Inga erythema

Scientific classification
- Kingdom: Animalia
- Phylum: Arthropoda
- Class: Insecta
- Order: Lepidoptera
- Superfamily: Gelechioidea
- Family: Oecophoridae
- Subfamily: Oecophorinae
- Genus: Inga
- Species: I. erythema
- Binomial name: Inga erythema (Walsingham, 1912)
- Synonyms: Cryptolechia erythema Walsingham, 1912 ; Cryptolechia marcella Busck, 1914 ; Machimia erythema Walsingham, 1912 ;

= Inga erythema =

- Genus: Inga (moth)
- Species: erythema
- Authority: (Walsingham, 1912)

Species of moth

Inga erythema is a moth in the family Oecophoridae. It was described by Thomas de Grey in 1912. It is found in Guyana, Brazil and Central America.

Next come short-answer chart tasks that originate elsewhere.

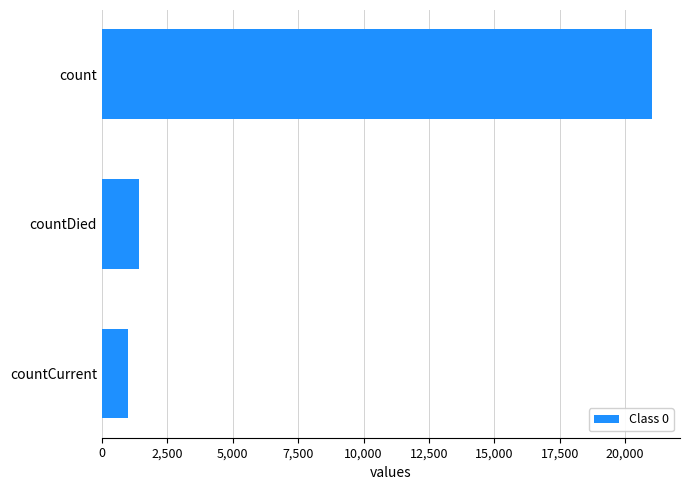

How many categories are shown in the chart?

3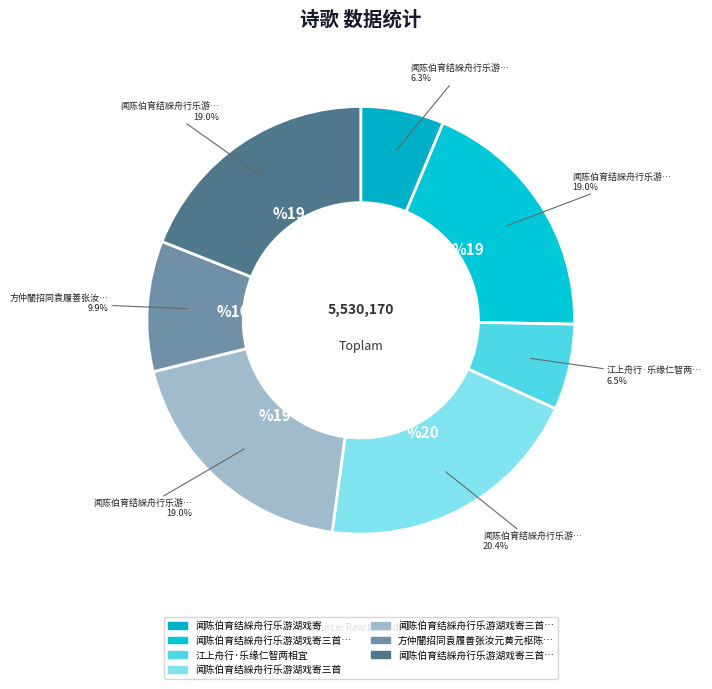

How many slices are in this pie chart?

7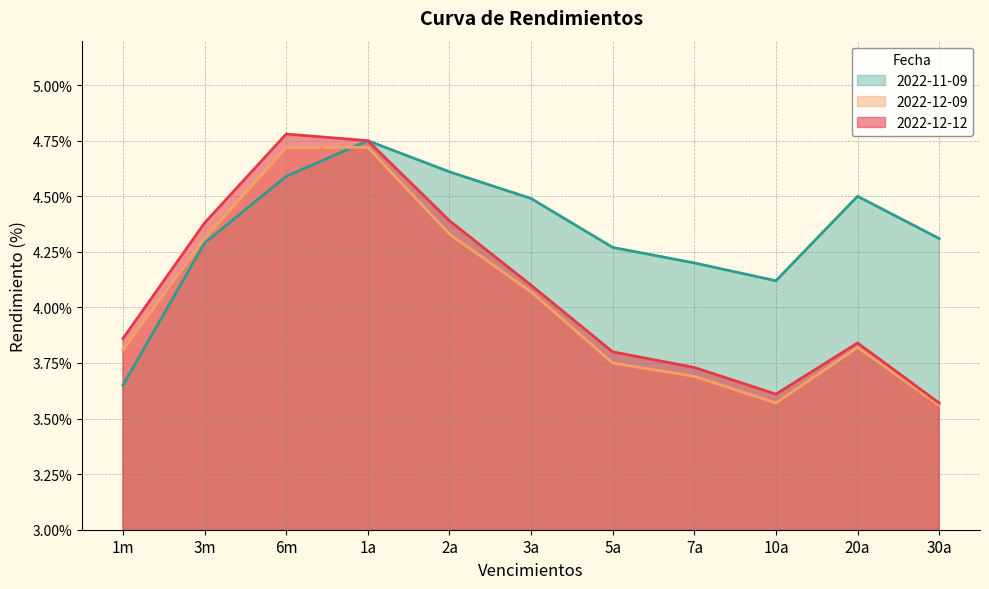

True or false: 2022-12-09 and 2022-12-12 intersect in this chart.

False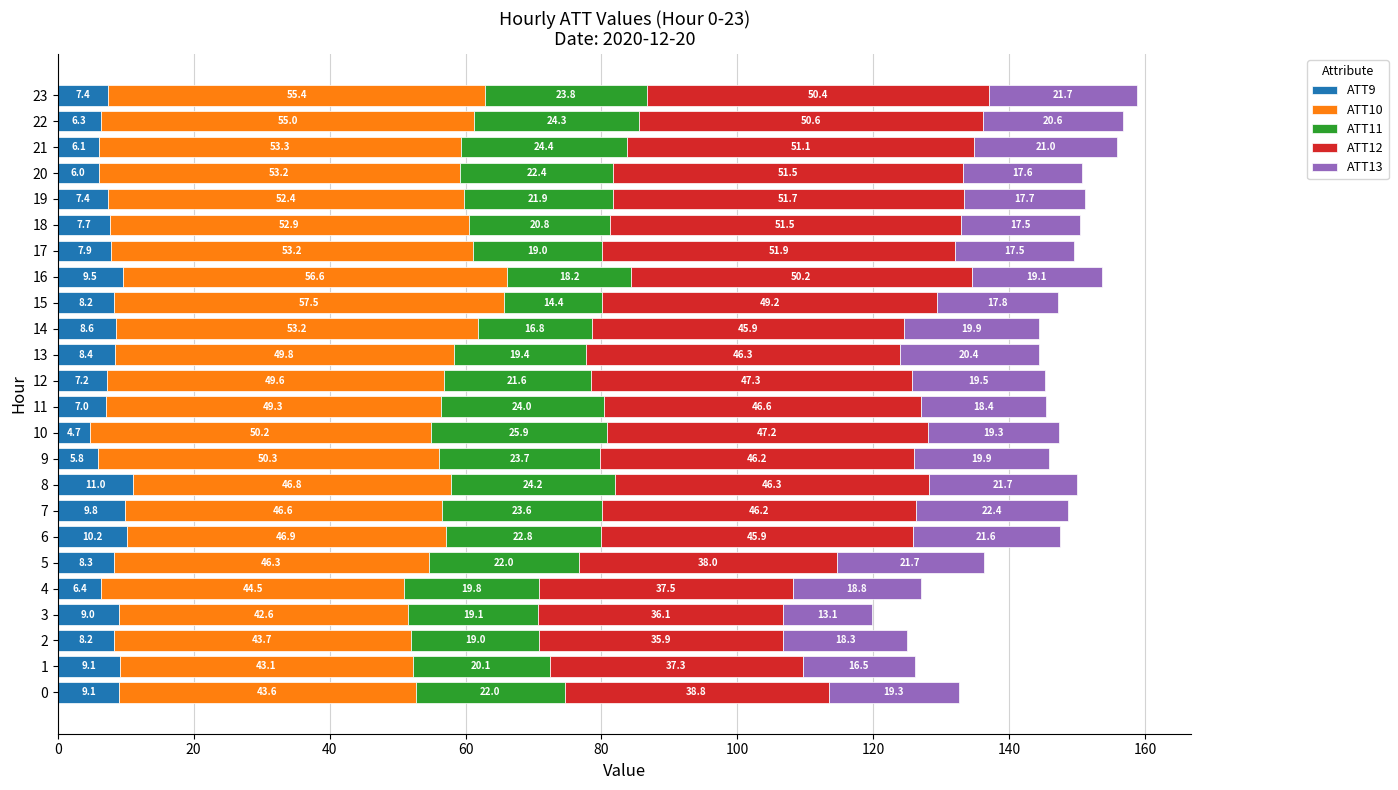

The value of ATT9 at 16 is 9.5. True or false?

True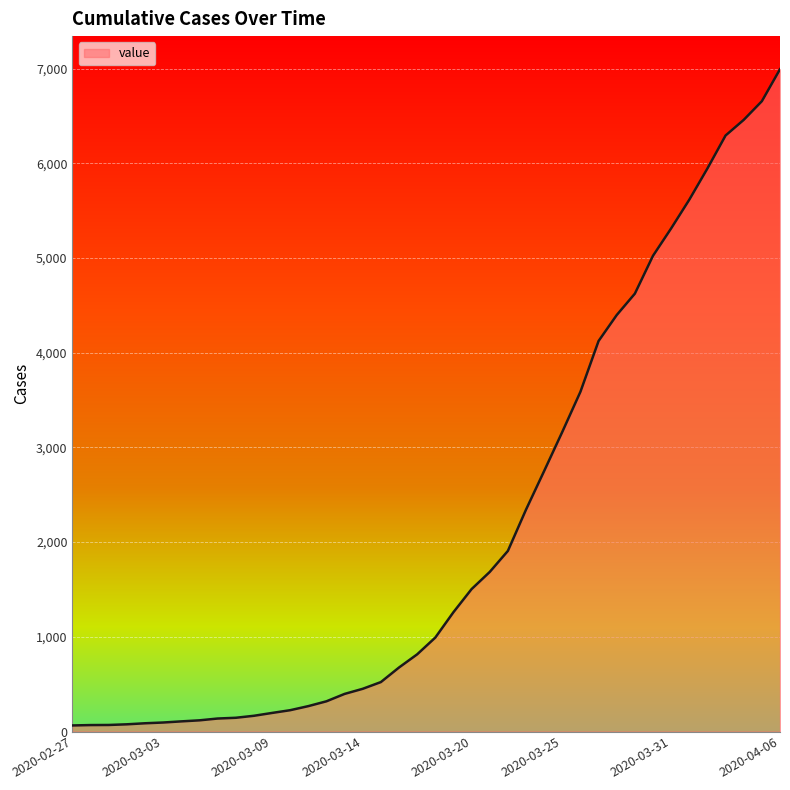

What is the maximum value shown in the chart?

6994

The wingspan is 20–22 mm. The forewings are rosy, with an ochreous tinge towards the base, the colour becoming more strongly pink, narrowly along the costa and more widely around the termen. The extreme edge of the costa is ochreous, with a black spot at the base and a smoky black spot lies in the middle of the fold, another on the cell above and before it, and at the end of the cell is a stronger black spot surrounded by a smoky fuscous suffusion extending downward, and obliquely upward toward the apex. There is a line of smoky blackish scales, tending obliquely outward from the costa, forming an angle on vein seven, reverting parallel with the termen to the dorsum before the tornus. The hindwings are yellowish ochreous, with a strong rosy tint about the apex.